* _SOURCE MATERIAL_

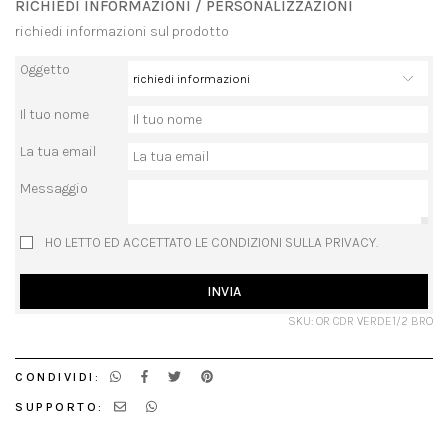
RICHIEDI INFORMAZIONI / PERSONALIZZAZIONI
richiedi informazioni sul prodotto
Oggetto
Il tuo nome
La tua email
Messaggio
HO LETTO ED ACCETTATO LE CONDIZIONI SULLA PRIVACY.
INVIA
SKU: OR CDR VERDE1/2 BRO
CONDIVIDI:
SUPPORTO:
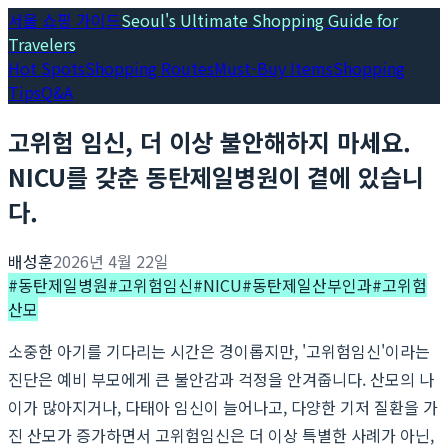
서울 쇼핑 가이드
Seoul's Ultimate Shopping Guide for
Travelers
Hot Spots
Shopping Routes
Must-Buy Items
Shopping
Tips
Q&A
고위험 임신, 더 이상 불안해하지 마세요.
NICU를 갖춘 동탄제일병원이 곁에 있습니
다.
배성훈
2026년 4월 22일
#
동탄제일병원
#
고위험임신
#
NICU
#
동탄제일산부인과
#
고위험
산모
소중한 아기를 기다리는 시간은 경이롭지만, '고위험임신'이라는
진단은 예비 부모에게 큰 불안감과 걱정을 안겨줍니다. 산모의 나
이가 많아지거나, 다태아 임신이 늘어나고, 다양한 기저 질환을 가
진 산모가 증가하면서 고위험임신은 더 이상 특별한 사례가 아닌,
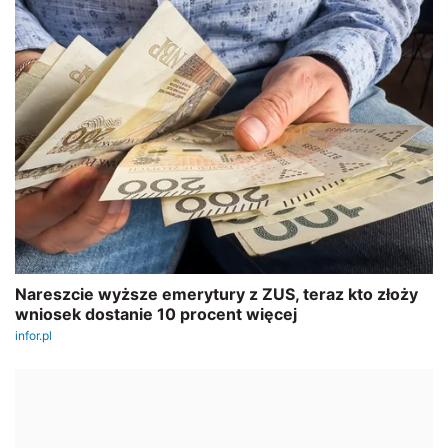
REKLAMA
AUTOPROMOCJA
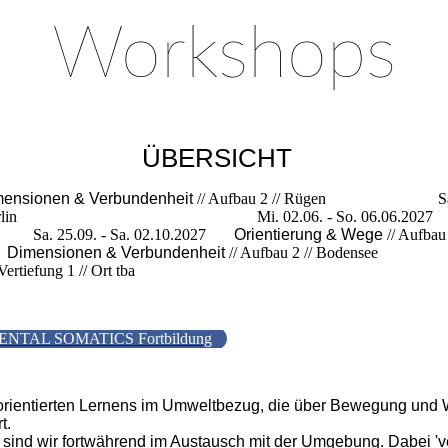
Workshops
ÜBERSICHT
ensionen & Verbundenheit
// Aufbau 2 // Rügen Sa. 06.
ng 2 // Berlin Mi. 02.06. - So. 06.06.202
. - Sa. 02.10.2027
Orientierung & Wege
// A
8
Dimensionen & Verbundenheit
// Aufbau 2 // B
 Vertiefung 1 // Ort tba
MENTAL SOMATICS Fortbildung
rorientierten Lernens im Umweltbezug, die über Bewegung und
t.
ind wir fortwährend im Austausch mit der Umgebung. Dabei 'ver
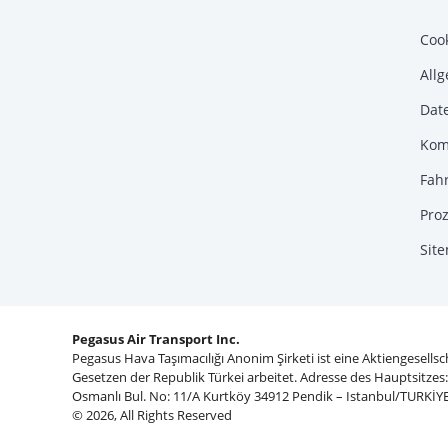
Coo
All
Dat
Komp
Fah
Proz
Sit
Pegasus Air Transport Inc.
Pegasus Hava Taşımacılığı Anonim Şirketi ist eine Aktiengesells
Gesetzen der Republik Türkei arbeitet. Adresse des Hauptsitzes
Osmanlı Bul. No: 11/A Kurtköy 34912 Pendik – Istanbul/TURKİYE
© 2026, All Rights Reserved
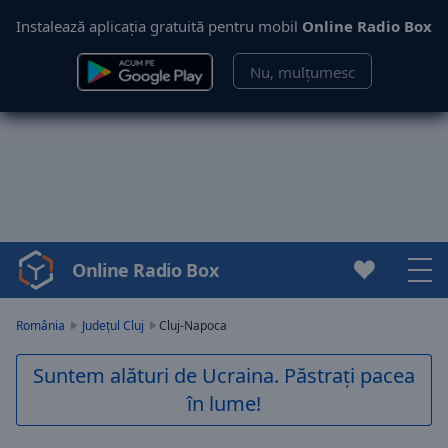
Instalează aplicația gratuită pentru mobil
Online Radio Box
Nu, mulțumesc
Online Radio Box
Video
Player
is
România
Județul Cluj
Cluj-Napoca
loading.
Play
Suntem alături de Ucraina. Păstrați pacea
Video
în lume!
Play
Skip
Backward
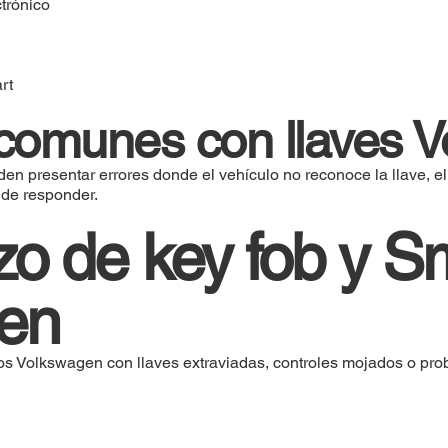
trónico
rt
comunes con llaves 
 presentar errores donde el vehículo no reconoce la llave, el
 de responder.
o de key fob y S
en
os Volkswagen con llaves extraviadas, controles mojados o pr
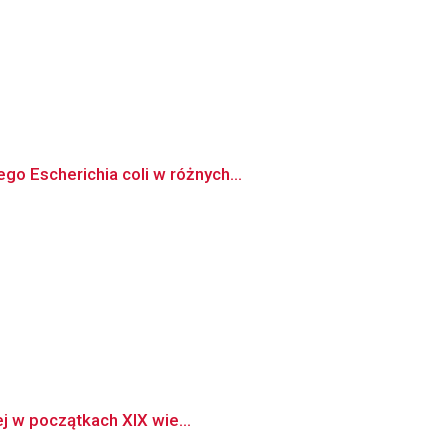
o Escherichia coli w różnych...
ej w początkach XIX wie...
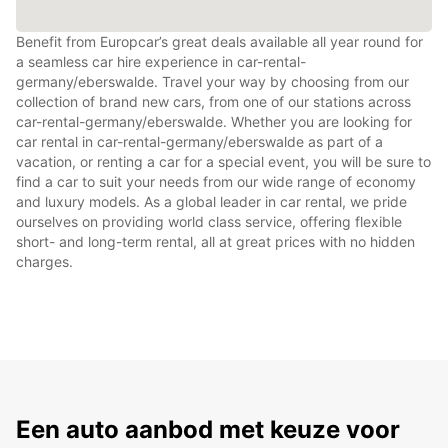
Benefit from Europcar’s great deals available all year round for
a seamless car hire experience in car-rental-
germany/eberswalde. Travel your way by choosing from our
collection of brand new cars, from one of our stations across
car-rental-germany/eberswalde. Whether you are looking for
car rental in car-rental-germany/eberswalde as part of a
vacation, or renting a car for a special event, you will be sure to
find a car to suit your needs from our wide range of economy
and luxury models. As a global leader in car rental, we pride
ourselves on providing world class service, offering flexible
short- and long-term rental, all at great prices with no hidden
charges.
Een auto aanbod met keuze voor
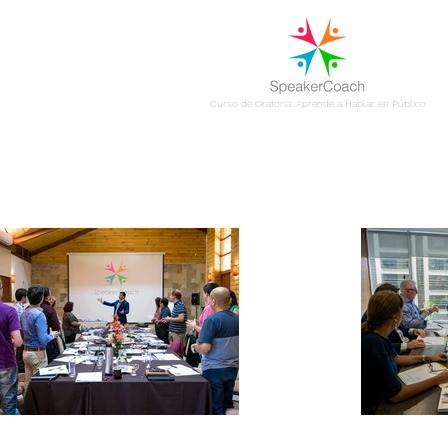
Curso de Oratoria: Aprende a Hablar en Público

* _JOB ITEM_
Repeat verbatim all the material, but not the pictures.

* _EXERCISE ANSWER_
RICHIEDI INFORMAZIONI / PERSONALIZZAZIONI
richiedi informazioni sul prodotto
Oggetto
Il tuo nome
La tua email
Messaggio
HO LETTO ED ACCETTATO LE CONDIZIONI SULLA PRIVACY.
INVIA
SKU: OR CDR VERDE1/2 BRO
CONDIVIDI:
SUPPORTO:
서울 쇼핑 가이드
Seoul's Ultimate Shopping Guide for
Travelers
Hot Spots
Shopping Routes
Must-Buy Items
Shopping
Tips
Q&A
고위험 임신, 더 이상 불안해하지 마세요.
NICU를 갖춘 동탄제일병원이 곁에 있습니
다.
배성훈
2026년 4월 22일
#
동탄제일병원
#
고위험임신
#
NICU
#
동탄제일산부인과
#
고위험
산모
소중한 아기를 기다리는 시간은 경이롭지만, '고위험임신'이라는
진단은 예비 부모에게 큰 불안감과 걱정을 안겨줍니다. 산모의 나
이가 많아지거나, 다태아 임신이 늘어나고, 다양한 기저 질환을 가
진 산모가 증가하면서 고위험임신은 더 이상 특별한 사례가 아닌,
REKLAMA
AUTOPROMOCJA
Workshops
ÜBERSICHT
ensionen & Verbundenheit
// Aufbau 2 // Rügen Sa. 06.
ng 2 // Berlin Mi. 02.06. - So. 06.06.202
. - Sa. 02.10.2027
Orientierung & Wege
// A
8
Dimensionen & Verbundenheit
// Aufbau 2 // B
 Vertiefung 1 // Ort tba
MENTAL SOMATICS Fortbildung
rorientierten Lernens im Umweltbezug, die über Bewegung und
t.
ind wir fortwährend im Austausch mit der Umgebung. Dabei 'ver
Coo
All
Dat
Komp
Fah
Proz
Sit
Pegasus Air Transport Inc.
Pegasus Hava Taşımacılığı Anonim Şirketi ist eine Aktiengesells
Gesetzen der Republik Türkei arbeitet. Adresse des Hauptsitzes
Osmanlı Bul. No: 11/A Kurtköy 34912 Pendik – Istanbul/TURKİYE
© 2026, All Rights Reserved
Instalează aplicația gratuită pentru mobil
Online Radio Box
Nu, mulțumesc
Online Radio Box
Video
Player
is
România
Județul Cluj
Cluj-Napoca
loading.
Play
Suntem alături de Ucraina. Păstrați pacea
Video
în lume!
Play
Skip
Backward
trónico
rt
comunes con llaves 
 presentar errores donde el vehículo no reconoce la llave, el
 de responder.
o de key fob y S
en
os Volkswagen con llaves extraviadas, controles mojados o pr
o Escherichia coli w różnych...
ej w początkach XIX wie...
Benefit from Europcar’s great deals available all year round for
a seamless car hire experience in car-rental-
germany/eberswalde. Travel your way by choosing from our
collection of brand new cars, from one of our stations across
car-rental-germany/eberswalde. Whether you are looking for
car rental in car-rental-germany/eberswalde as part of a
vacation, or renting a car for a special event, you will be sure to
find a car to suit your needs from our wide range of economy
and luxury models. As a global leader in car rental, we pride
ourselves on providing world class service, offering flexible
short- and long-term rental, all at great prices with no hidden
charges.
Een auto aanbod met keuze voor
Curso de Oratoria: Aprende a Hablar en Público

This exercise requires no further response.